*QUOTED TEXT:*
-- BEGIN --

Adding  earlyclobber is to make dest operand do not overlap with source operand.
For example:
for gather load, vluxei.v v8,(a5),v8 is illegal according to RVV ISA.
GCC is using same way as LLVM which is also adding earlyclobber for modeling disabling overlap between dest and source operand.

juzhe.zhong@rivai.ai

From: Jeff Law
Date: 2023-04-22 04:36
To: juzhe.zhong; gcc-patches
CC: kito.cheng
Subject: Re: [PATCH] RISC-V: Fine tune gather load RA constraint

On 3/13/23 02:28, juzhe.zhong@rivai.ai wrote:
> From: Ju-Zhe Zhong <juzhe.zhong@rivai.ai>
> 
> For DEST EEW < SOURCE EEW, we can partial overlap register
> according to RVV ISA.
> 
> gcc/ChangeLog:
> 
>          * config/riscv/vector.md: Fix RA constraint.
> 
> gcc/testsuite/ChangeLog:
> 
>          * gcc.target/riscv/rvv/base/narrow_constraint-12.c: New test.

-- END --

*GIVEN PROBLEM 1:* Which instruction does the RISC-V patch discussion cite as illegal under the RVV ISA for gather load?
*GIVEN PROBLEM 2:* Write a continuation of the RISC-V patch discussion, picking up after its final line.

*SUPPLIED RECORDS:*
-- BEGIN --

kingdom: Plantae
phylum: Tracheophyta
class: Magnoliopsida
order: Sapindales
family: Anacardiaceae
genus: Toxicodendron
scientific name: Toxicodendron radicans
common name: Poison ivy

-- END --
-- BEGIN --

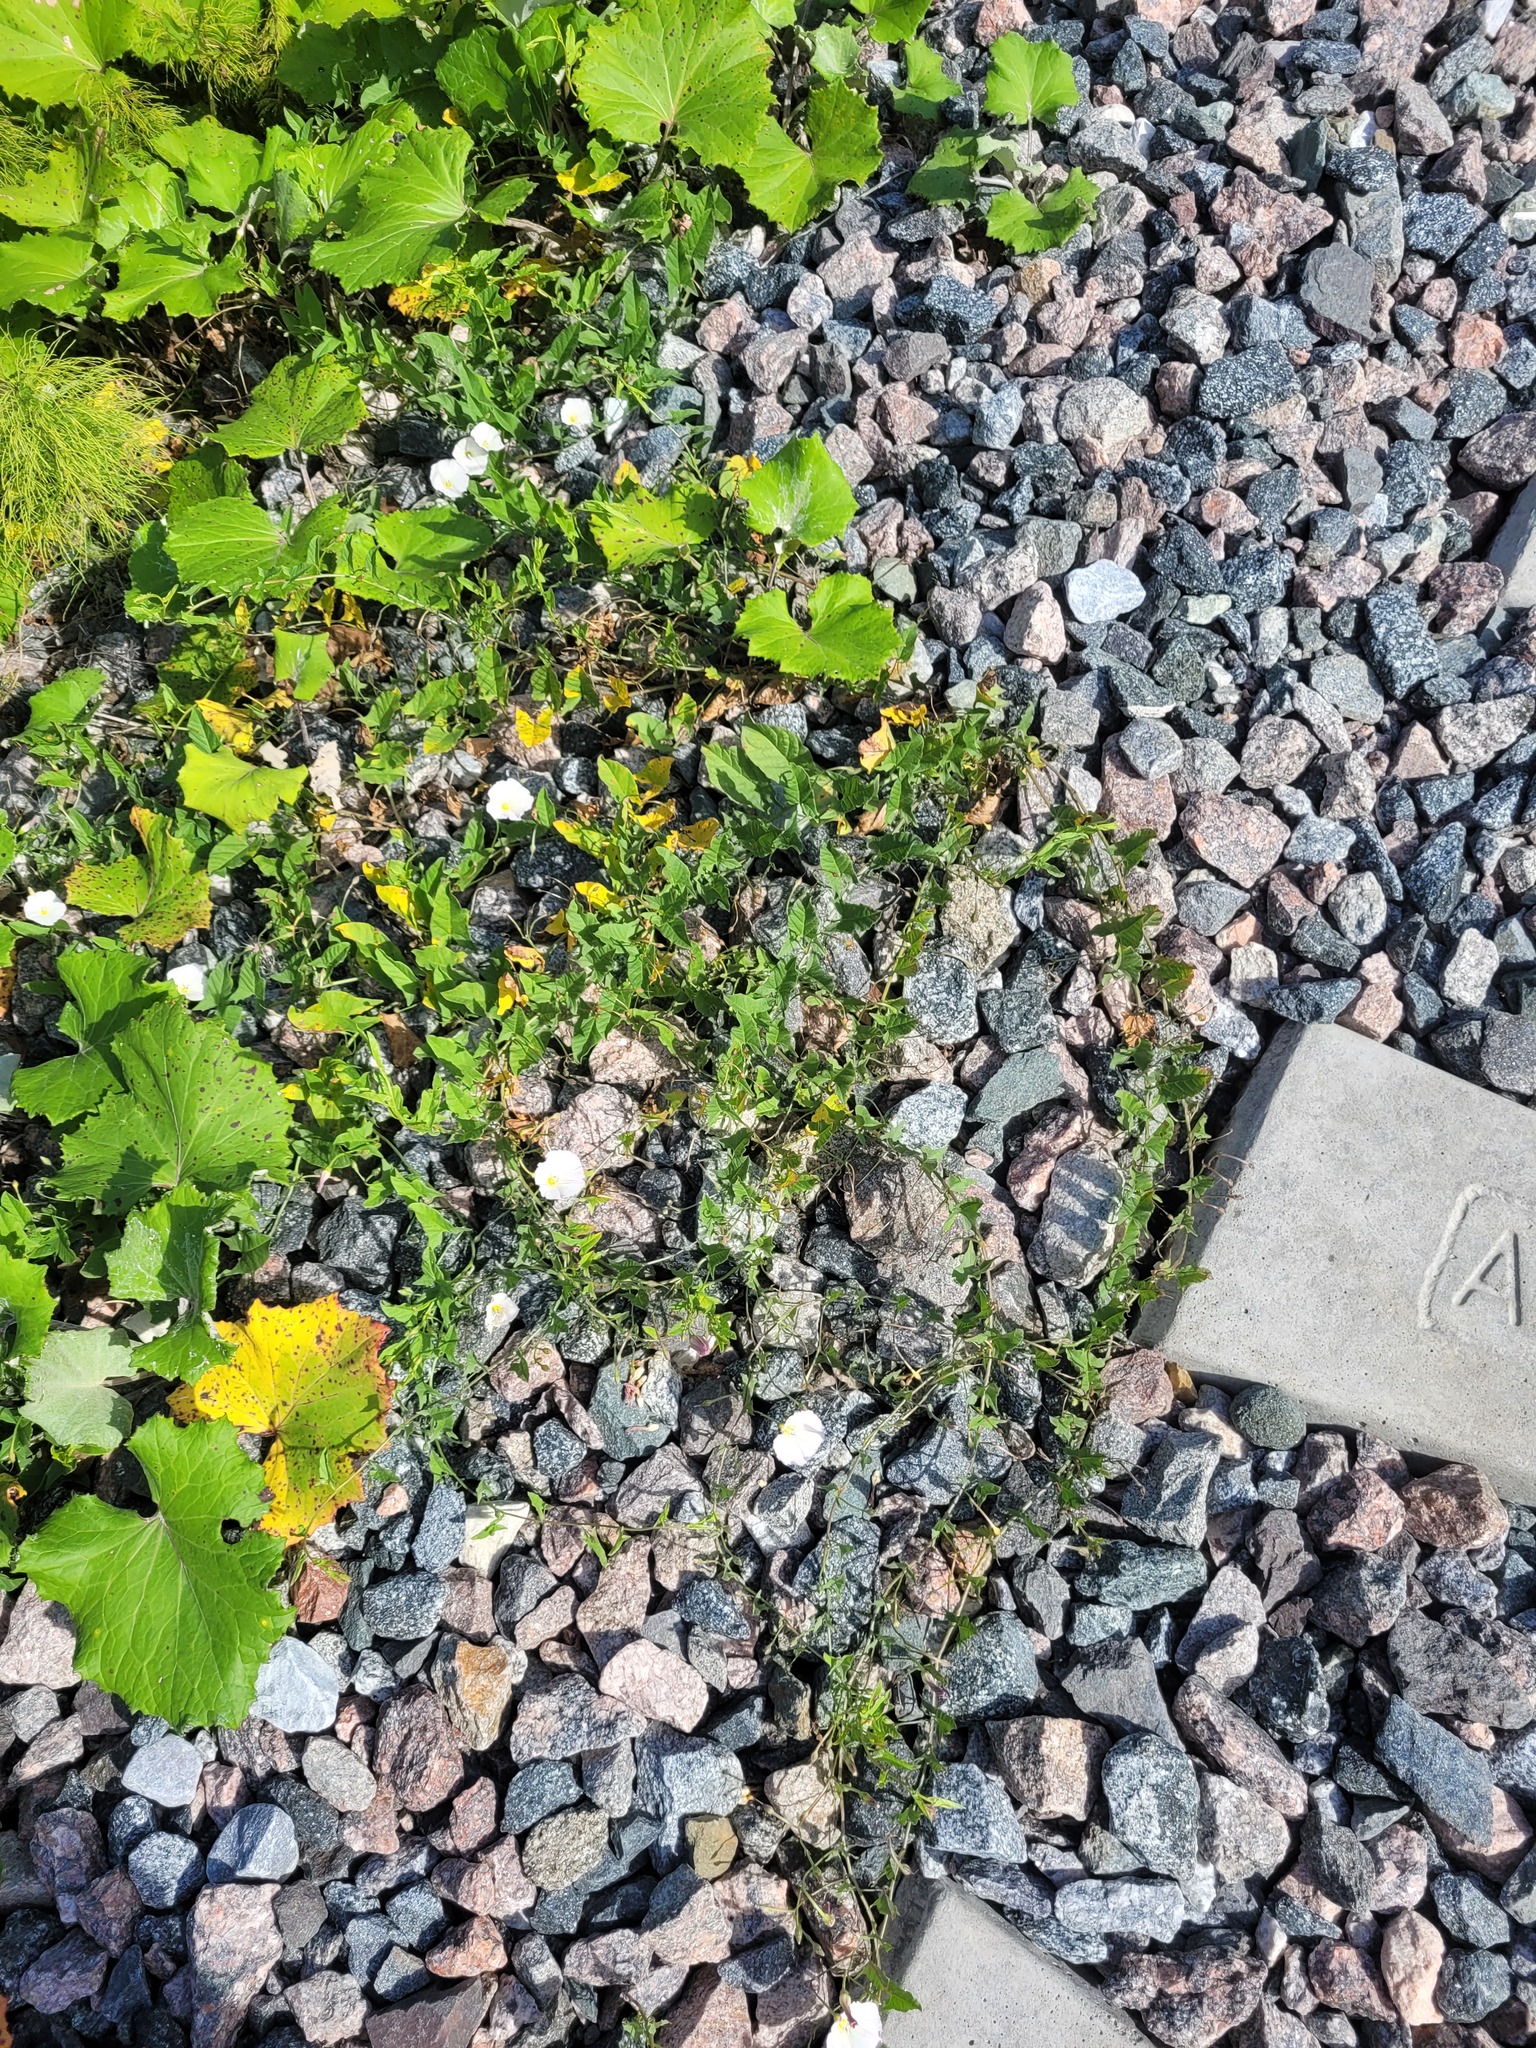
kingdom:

-- END --

*EXERCISE ANSWER 1:* vluxei.v v8,(a5),v8

*EXERCISE ANSWER 2:*
This is OK.

The one question I keep having when I read these patterns is why we have 
the earlyclobber.

Earlyclobber means that the output is potentially written before the 
inputs are consumed.   Typically for a single instruction pattern such 
constraints wouldn't make a lot of sense as *usually* the inputs are 
consumed before the output is written.

Just looking for a clarification as to why the earlyclobbers are needed 
at all, particularly for non-reduction patterns.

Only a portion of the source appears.